Task instructions: Word for word, please copy the listing below, with its pictures left out.

______

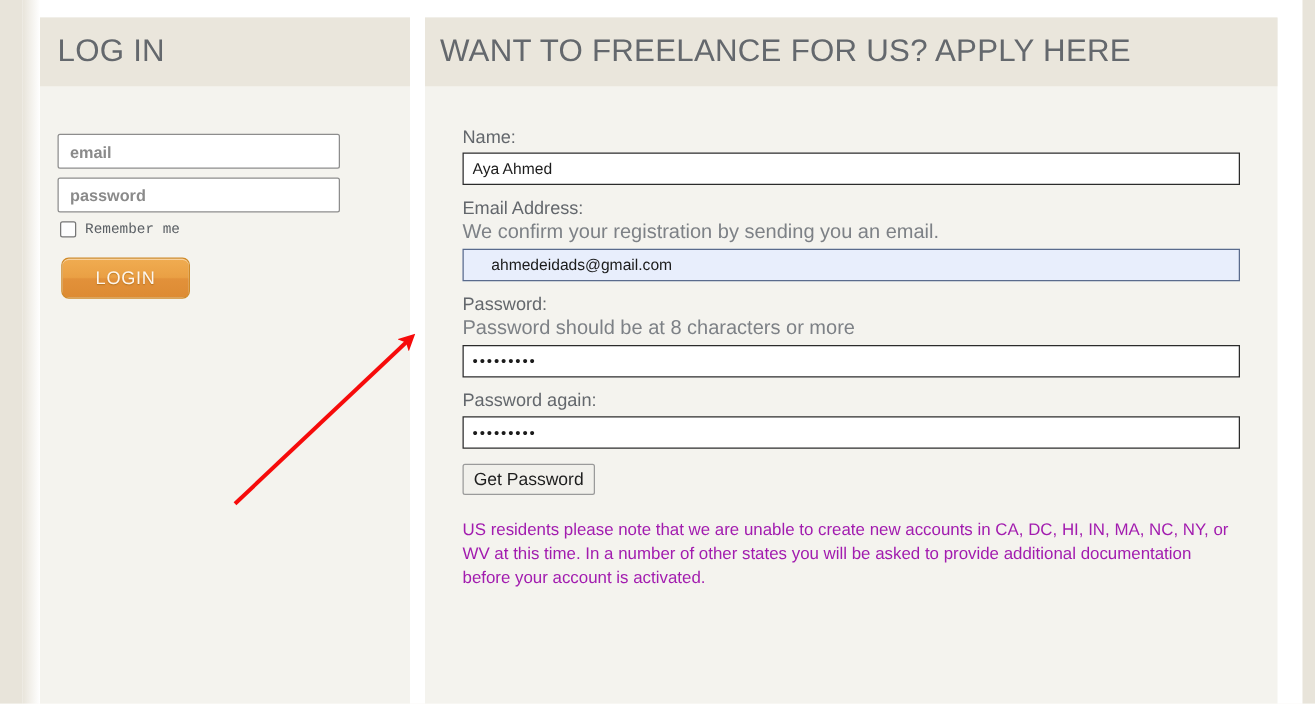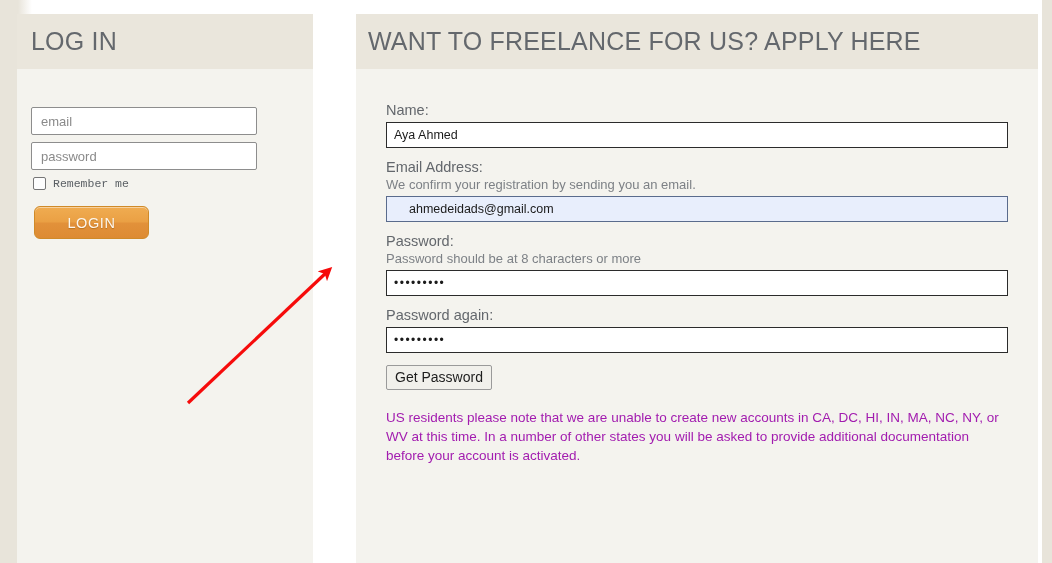--- a/index.html
+++ b/index.html
@@ -47,21 +47,21 @@
   .panel-title {
     color: #64686d;
     font-size: 25px;
     font-weight: normal;
     letter-spacing: 0.2px;
     white-space: nowrap;
   }
 
   
   #login-panel {
-    left: 17px;
+    left: 32px;
     width: 296px;
     height: 549px;
   }
   #login-panel .panel-title { padding-left: 14px; }
 
   .login-body {
     padding: 38px 0 0 14px;
   }
   .login-input {
     display: block;
@@ -70,20 +70,21 @@
     height: 28px;
     margin-bottom: 7px;
     padding: 0 9px;
     border: 1px solid #8d8d8d;
     border-radius: 2px;
     background: #ffffff;
     font-family: "Liberation Sans", sans-serif;
     font-size: 13px;
     color: #333;
     outline: none;
+    font-weight: bold;
   }
   .login-input::placeholder { color: #8a8a8a; opacity: 1; }
 
   .remember-row {
     display: flex;
     align-items: center;
     margin-top: 5px;
     margin-left: 2px;
     font-family: Liberation Mono, monospace;
   }
@@ -106,53 +107,53 @@
     margin-top: 5px;
     margin-left: 2px;
     font-size: 13px;
     color: #e9a63f;
     text-decoration: none;
   }
   .login-button {
     display: block;
     margin-top: 16px;
     margin-left: 3px;
-    width: 115px;
+    width: 103px;
     height: 33px;
     border: 1px solid #d08a28;
     border-radius: 6px;
     background: linear-gradient(to bottom, #f0ac51 0%, #eaa044 48%, #e2913a 52%, #dd8b33 100%);
     color: #fdf6ec;
     font-family: "Liberation Sans", sans-serif;
     font-size: 14.5px;
     letter-spacing: 0.6px;
     text-shadow: 0 1px 1px rgba(150,90,10,0.55);
     box-shadow: inset 0 1px 0 rgba(255,255,255,0.45);
     cursor: pointer;
   }
 
   
   #signup-panel {
-    left: 356px;
+    left: 340px;
     width: 682px;
     height: 549px;
   }
   #signup-panel .panel-title { padding-left: 12px; }
 
   .signup-body {
     padding: 33px 30px 0 30px;
   }
   .field-label {
     color: #63676c;
     font-size: 14.5px;
     margin-bottom: 4px;
   }
   .field-hint {
     color: #7d8186;
-    font-size: 13px;
+    font-size: 16px;
     margin-bottom: 4px;
     margin-top: -2px;
   }
   .text-field {
     box-sizing: border-box;
     display: block;
     width: 100%;
     height: 26px;
     padding: 0 7px;
     margin-bottom: 11px;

______

Answer area:
--- a/index.html
+++ b/index.html
@@ -47,21 +47,21 @@
   .panel-title {
     color: #64686d;
     font-size: 25px;
     font-weight: normal;
     letter-spacing: 0.2px;
     white-space: nowrap;
   }
 
   
   #login-panel {
-    left: 17px;
+    left: 32px;
     width: 296px;
     height: 549px;
   }
   #login-panel .panel-title { padding-left: 14px; }
 
   .login-body {
     padding: 38px 0 0 14px;
   }
   .login-input {
     display: block;
@@ -70,20 +70,21 @@
     height: 28px;
     margin-bottom: 7px;
     padding: 0 9px;
     border: 1px solid #8d8d8d;
     border-radius: 2px;
     background: #ffffff;
     font-family: "Liberation Sans", sans-serif;
     font-size: 13px;
     color: #333;
     outline: none;
+    font-weight: bold;
   }
   .login-input::placeholder { color: #8a8a8a; opacity: 1; }
 
   .remember-row {
     display: flex;
     align-items: center;
     margin-top: 5px;
     margin-left: 2px;
     font-family: Liberation Mono, monospace;
   }
@@ -106,53 +107,53 @@
     margin-top: 5px;
     margin-left: 2px;
     font-size: 13px;
     color: #e9a63f;
     text-decoration: none;
   }
   .login-button {
     display: block;
     margin-top: 16px;
     margin-left: 3px;
-    width: 115px;
+    width: 103px;
     height: 33px;
     border: 1px solid #d08a28;
     border-radius: 6px;
     background: linear-gradient(to bottom, #f0ac51 0%, #eaa044 48%, #e2913a 52%, #dd8b33 100%);
     color: #fdf6ec;
     font-family: "Liberation Sans", sans-serif;
     font-size: 14.5px;
     letter-spacing: 0.6px;
     text-shadow: 0 1px 1px rgba(150,90,10,0.55);
     box-shadow: inset 0 1px 0 rgba(255,255,255,0.45);
     cursor: pointer;
   }
 
   
   #signup-panel {
-    left: 356px;
+    left: 340px;
     width: 682px;
     height: 549px;
   }
   #signup-panel .panel-title { padding-left: 12px; }
 
   .signup-body {
     padding: 33px 30px 0 30px;
   }
   .field-label {
     color: #63676c;
     font-size: 14.5px;
     margin-bottom: 4px;
   }
   .field-hint {
     color: #7d8186;
-    font-size: 13px;
+    font-size: 16px;
     margin-bottom: 4px;
     margin-top: -2px;
   }
   .text-field {
     box-sizing: border-box;
     display: block;
     width: 100%;
     height: 26px;
     padding: 0 7px;
     margin-bottom: 11px;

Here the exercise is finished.